Interview mit der Künstlerin
„Unerlöst” – wie kommen Sie zu diesem Thema?
Becker: Vor drei Jahren entstanden meine Stelen zur Installation „Beziehungsfeld”. Diese Installation war ein Experiment. In einer Art skulpturaler Aufstellung sollte deutlich werden, in wie weit Themen über Generationen hinweg weitergegeben werden, z.B. in Familien, aber auch in größeren Zusammenhängen, beispielsweise gesellschaftlichen.
Während der Bearbeitung der Stelen wurde ich mit dem Thema Zerstörung konfrontiert. Auch nach Fertigstellung der Installation interessierte mich das Thema weiterhin und ich plante weitere 49 Stelen zu bauen, die erst durch mich selbst aufgebaut und dann zerstört werden sollten.
Nach ein paar Wochen sah ich das bekannte Foto des zerstörten Dresden, mit der engelsgleichen Skulptur, die sich mit liebevoller Geste der Stadt zuwendet. Ich kannte das Bild und trotzdem nahm ich es völlig neu wahr. Ich sah durch den Blick des Engels liebevoll und verzeihlich auf die zerstörte Stadt. Das war ein Schlüsselerlebnis! Ich konnte die Verbindung zu meiner Arbeit sehen und ließ diesen veränderten Blick zum zentralen Ausgangspunkt werden.

━━━━━━

- _Schriftliche Anfrage a_
Tausche in den Einträgen im Abschnitt von der Zeile mit „family: Anatidae“ bis einschließlich der Zeile mit „genus: Erica“ das Wort „phylum“ gegen „division“ aus und lass alles andere unverändert. Gib nur diese Zeilen wieder und lass die Bilder dabei weg.

━━━━━━

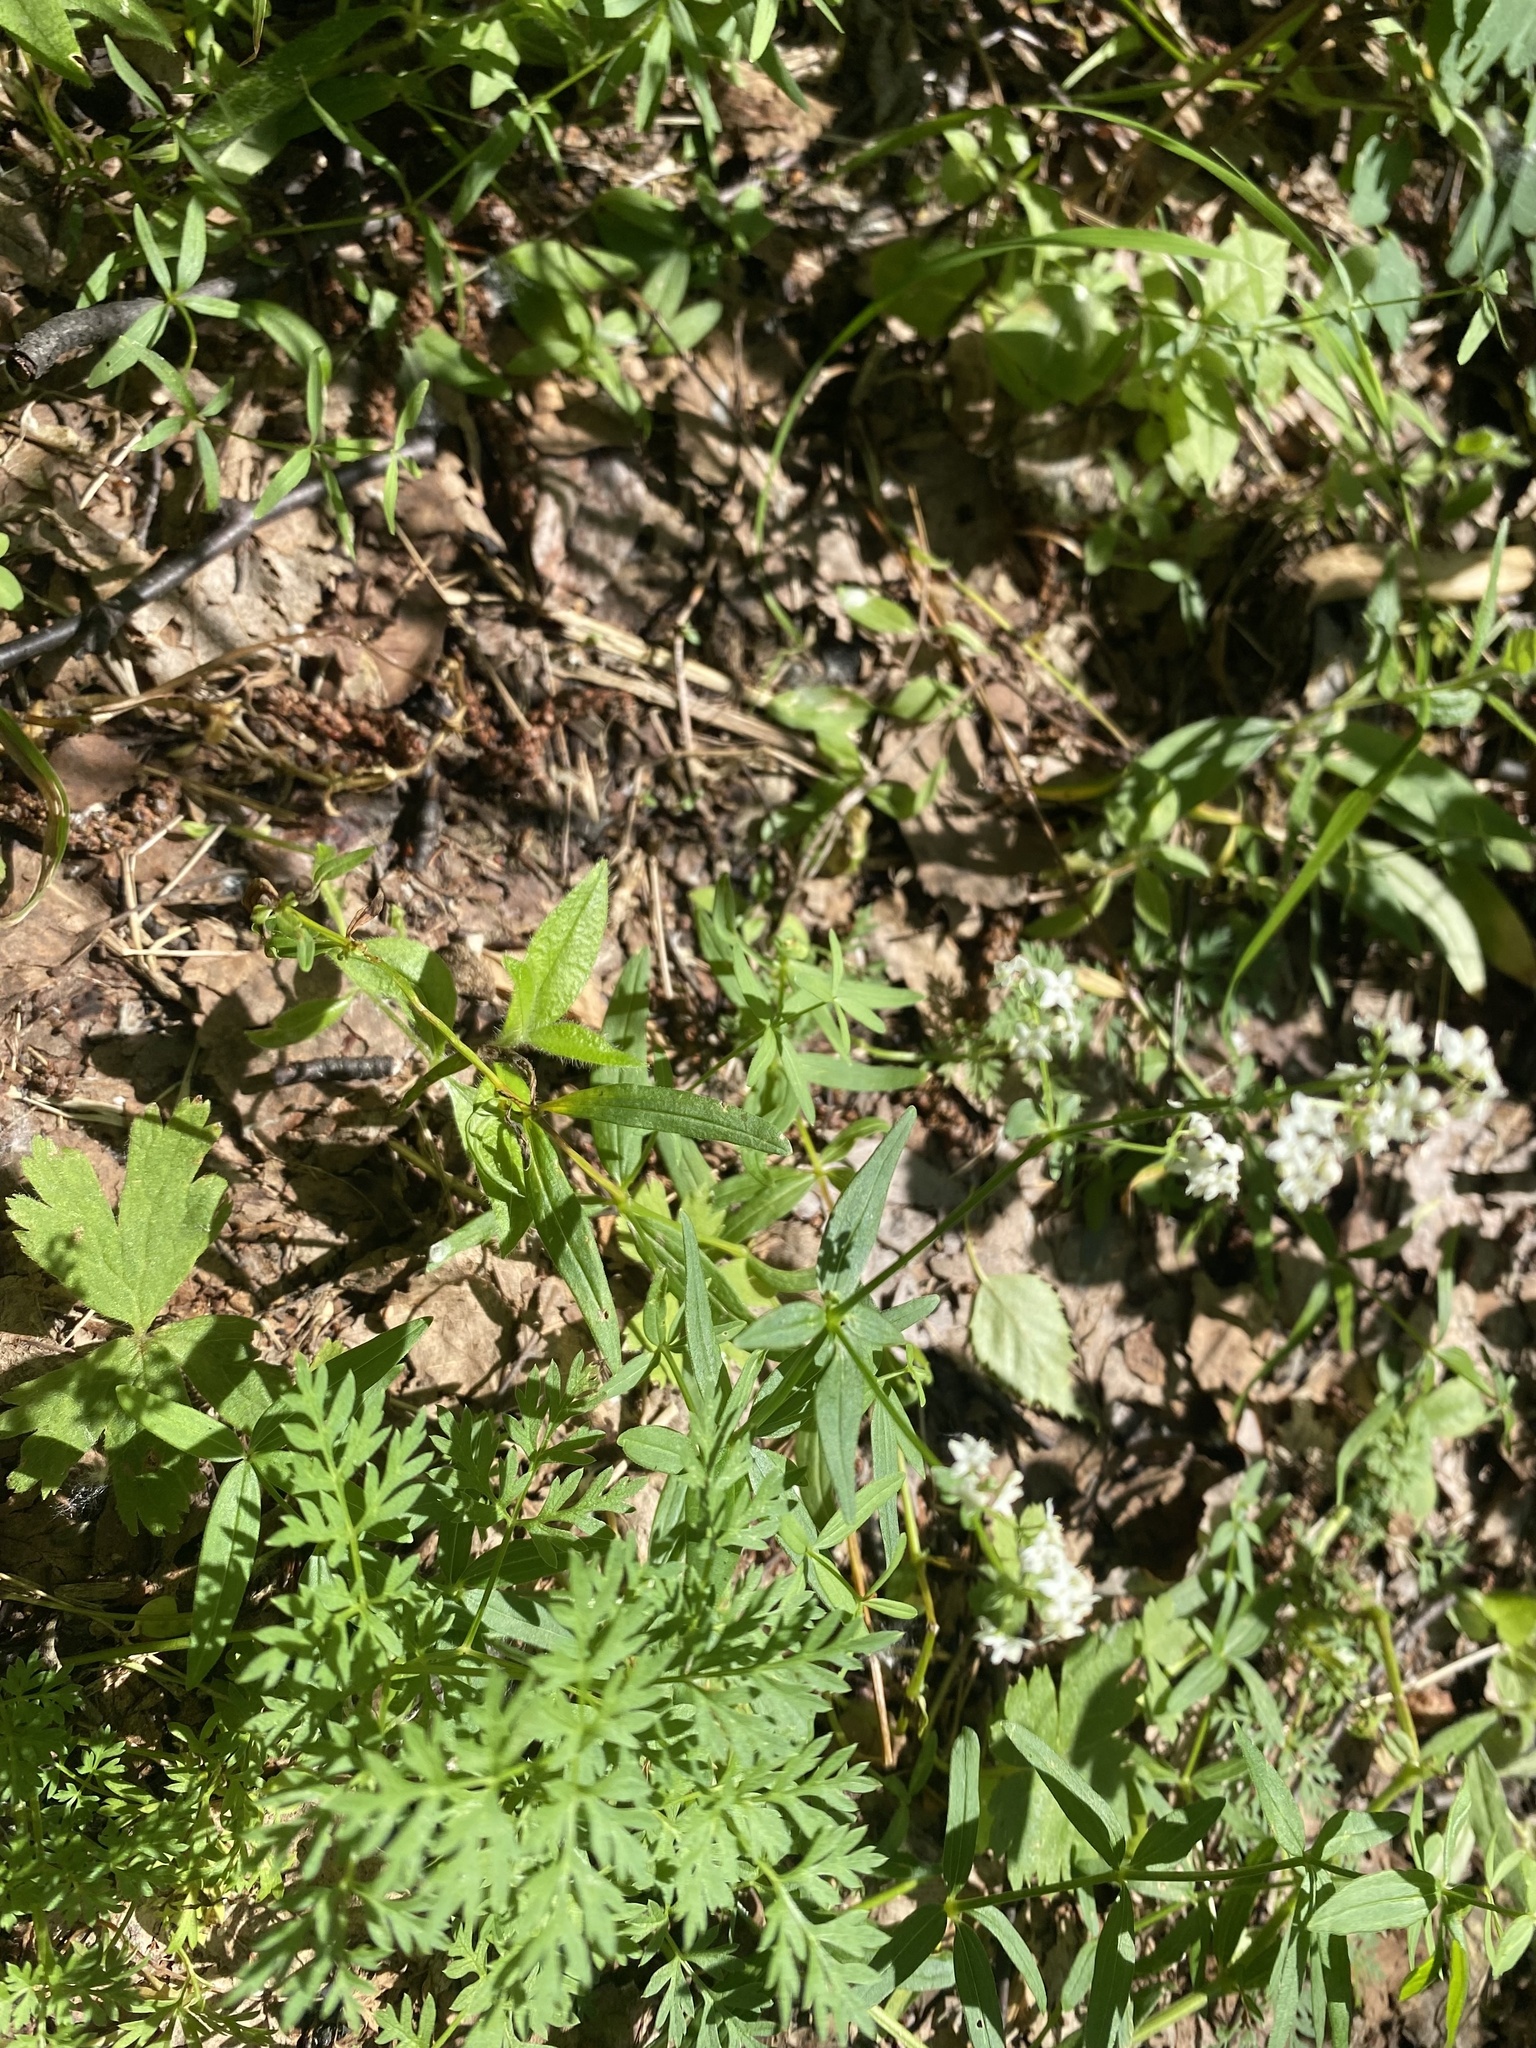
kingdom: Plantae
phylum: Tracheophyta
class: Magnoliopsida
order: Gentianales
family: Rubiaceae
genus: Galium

━━━━━━

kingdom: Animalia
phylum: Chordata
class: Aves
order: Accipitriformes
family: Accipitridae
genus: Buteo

━━━━━━

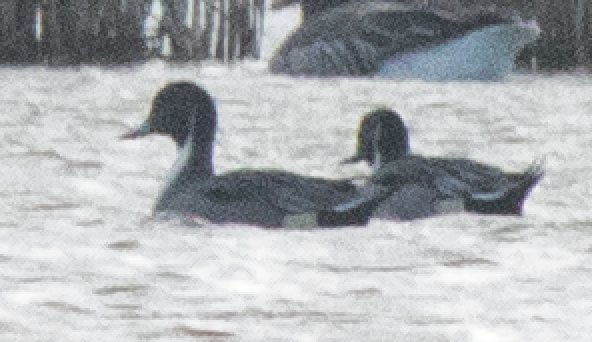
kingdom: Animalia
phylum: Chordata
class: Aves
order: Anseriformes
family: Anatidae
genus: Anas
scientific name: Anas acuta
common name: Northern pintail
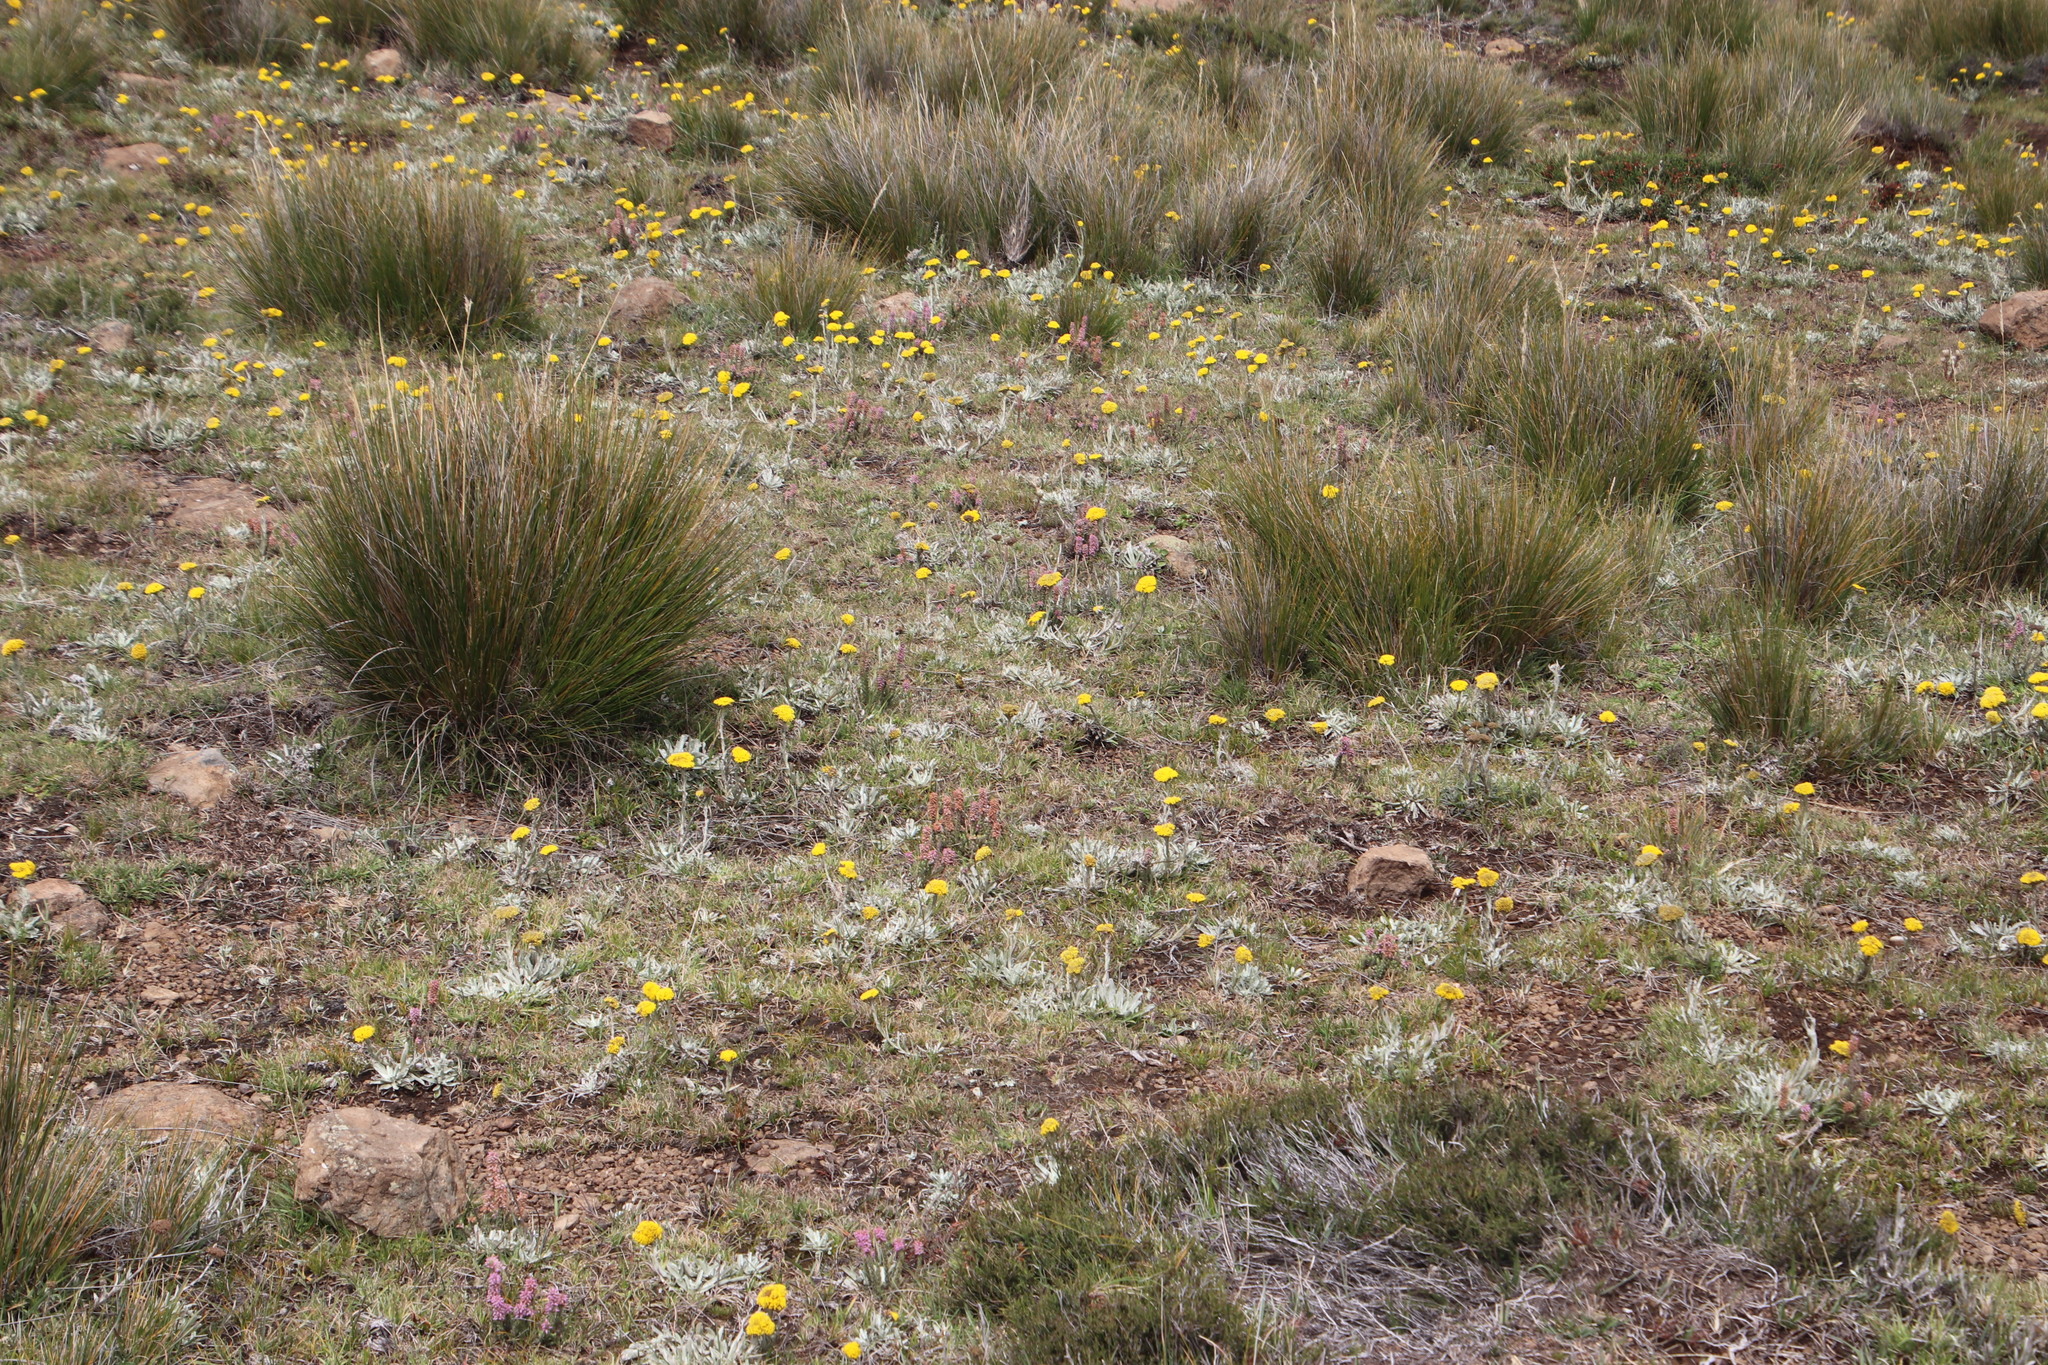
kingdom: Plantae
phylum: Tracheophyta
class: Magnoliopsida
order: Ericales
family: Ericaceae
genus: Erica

━━━━━━

- _Schriftliche Anfrage b_
Tippe das Interview mit der Künstlerin vollständig und ohne jede Änderung noch einmal ab.

- _Lösung a_
family: Anatidae
genus: Anas
scientific name: Anas acuta
common name: Northern pintail
kingdom: Plantae
division: Tracheophyta
class: Magnoliopsida
order: Ericales
family: Ericaceae
genus: Erica

- _Lösung b_
Interview mit der Künstlerin
„Unerlöst” – wie kommen Sie zu diesem Thema?
Becker: Vor drei Jahren entstanden meine Stelen zur Installation „Beziehungsfeld”. Diese Installation war ein Experiment. In einer Art skulpturaler Aufstellung sollte deutlich werden, in wie weit Themen über Generationen hinweg weitergegeben werden, z.B. in Familien, aber auch in größeren Zusammenhängen, beispielsweise gesellschaftlichen.
Während der Bearbeitung der Stelen wurde ich mit dem Thema Zerstörung konfrontiert. Auch nach Fertigstellung der Installation interessierte mich das Thema weiterhin und ich plante weitere 49 Stelen zu bauen, die erst durch mich selbst aufgebaut und dann zerstört werden sollten.
Nach ein paar Wochen sah ich das bekannte Foto des zerstörten Dresden, mit der engelsgleichen Skulptur, die sich mit liebevoller Geste der Stadt zuwendet. Ich kannte das Bild und trotzdem nahm ich es völlig neu wahr. Ich sah durch den Blick des Engels liebevoll und verzeihlich auf die zerstörte Stadt. Das war ein Schlüsselerlebnis! Ich konnte die Verbindung zu meiner Arbeit sehen und ließ diesen veränderten Blick zum zentralen Ausgangspunkt werden.